A partir de agosto de este año con la entrada en vigencia de la Ley 74-25 marcará un giro radical en el tratamiento penal de la difamación en el país, al dejar atrás el Código Penal de 1884 y establecer sanciones mucho más severas para quienes incurran en este delito, especialmente en entornos digitales.
Durante una entrevista publicada en la emisión de esta semana del programa N Investiga que se difunde por Color Visión se estableció durante una entrevista con el abogado penalista Francisco Álvarez Martínez que la nueva normativa eleva la difamación de una infracción menor a un delito con consecuencias penales significativas, en un contexto donde las redes sociales han multiplicado la difusión de acusaciones sin sustento, generando incluso esquemas de chantaje y extorsión.
El nuevo Código Penal establece que la difamación estándar, contemplada en el artículo 208, será sancionada con penas de 2 a 5 años de prisión y multas de entre 9 y 15 salarios mínimos. Sin embargo, introduce una figura más grave: la difamación extorsiva, tipificada en el artículo 209, que ocurre cuando se utiliza la amenaza de dañar la reputación para obtener beneficios. En estos casos, las sanciones aumentan de 5 a 10 años de prisión y multas de hasta 30 salarios mínimos.

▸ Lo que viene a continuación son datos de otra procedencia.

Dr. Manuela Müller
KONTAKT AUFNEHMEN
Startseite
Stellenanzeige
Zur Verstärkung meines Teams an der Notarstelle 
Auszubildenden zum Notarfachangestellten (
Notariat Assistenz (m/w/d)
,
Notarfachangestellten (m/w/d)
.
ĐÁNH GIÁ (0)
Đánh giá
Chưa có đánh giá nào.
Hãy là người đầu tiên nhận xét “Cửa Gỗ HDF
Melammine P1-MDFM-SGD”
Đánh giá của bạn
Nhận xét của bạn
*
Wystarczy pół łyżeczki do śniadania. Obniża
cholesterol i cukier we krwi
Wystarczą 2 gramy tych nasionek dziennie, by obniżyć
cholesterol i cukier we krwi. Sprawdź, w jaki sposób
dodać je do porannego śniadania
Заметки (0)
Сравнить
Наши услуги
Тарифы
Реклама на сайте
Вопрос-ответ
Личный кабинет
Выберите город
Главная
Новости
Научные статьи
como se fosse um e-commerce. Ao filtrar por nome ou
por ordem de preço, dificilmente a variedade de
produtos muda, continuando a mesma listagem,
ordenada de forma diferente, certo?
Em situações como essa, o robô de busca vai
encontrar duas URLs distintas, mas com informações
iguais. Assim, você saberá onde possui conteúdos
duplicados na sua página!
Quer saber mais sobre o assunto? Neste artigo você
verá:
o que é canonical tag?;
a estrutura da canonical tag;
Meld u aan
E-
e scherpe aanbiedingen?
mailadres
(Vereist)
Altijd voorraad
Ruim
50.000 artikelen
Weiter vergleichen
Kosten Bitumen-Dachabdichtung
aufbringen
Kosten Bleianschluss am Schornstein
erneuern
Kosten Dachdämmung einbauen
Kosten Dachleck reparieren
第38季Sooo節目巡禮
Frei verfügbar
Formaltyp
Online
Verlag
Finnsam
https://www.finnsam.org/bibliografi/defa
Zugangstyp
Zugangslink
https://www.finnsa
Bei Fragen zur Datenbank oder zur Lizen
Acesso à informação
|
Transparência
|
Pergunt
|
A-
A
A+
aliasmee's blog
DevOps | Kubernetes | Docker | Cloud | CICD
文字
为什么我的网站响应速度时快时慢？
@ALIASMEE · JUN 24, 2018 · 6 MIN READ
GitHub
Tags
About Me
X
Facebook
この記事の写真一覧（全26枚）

Además, el marco legal contempla agravantes cuando el delito es cometido por dos o más personas o mediante esquemas organizados, lo que también puede elevar las penas hasta el máximo previsto. De igual forma, se actualizan las sanciones por injuria, que ahora oscilan entre 15 días y un año de prisión.
Álvarez Martínez explicó que el nuevo Código redefine la difamación al incorporar elementos que antes quedaban a interpretación de los tribunales.
Entre las principales novedades destaca la inclusión de las personas jurídicas como posibles víctimas, así como el reconocimiento de medios modernos como el ciberespacio, el streaming y las plataformas digitales.
“Se protegen bienes adicionales como la imagen, la integridad familiar y el buen nombre, lo que permite una aplicación más clara y efectiva de la ley frente a los abusos que se han incrementado en los últimos años”, señaló.
Otra de las innovaciones clave es la introducción del cúmulo de penas, una herramienta que permitirá a los jueces sumar sanciones en casos de múltiples víctimas o conductas reiteradas. Según explicó el jurista, esta figura podría llevar condenas de hasta 60 años de prisión en escenarios complejos, algo que no era posible bajo la legislación anterior.
El endurecimiento de las sanciones ha generado debate en torno a la libertad de expresión, especialmente porque en otros países la difamación no conlleva prisión. No obstante, Álvarez Martínez considera que la medida responde a una realidad local marcada por el uso “mercenario” de la comunicación digital.
A su juicio, el temor a la privación de libertad podría contribuir a reorganizar el comportamiento en redes sociales, donde, según indicó, proliferan publicaciones difamatorias que rara vez reciben consecuencias judiciales efectivas.
Con estas reformas, el legislador apuesta por frenar prácticas como la difamación sistemática y la extorsión mediática, al tiempo que busca fortalecer la protección del honor y la reputación en la era digital.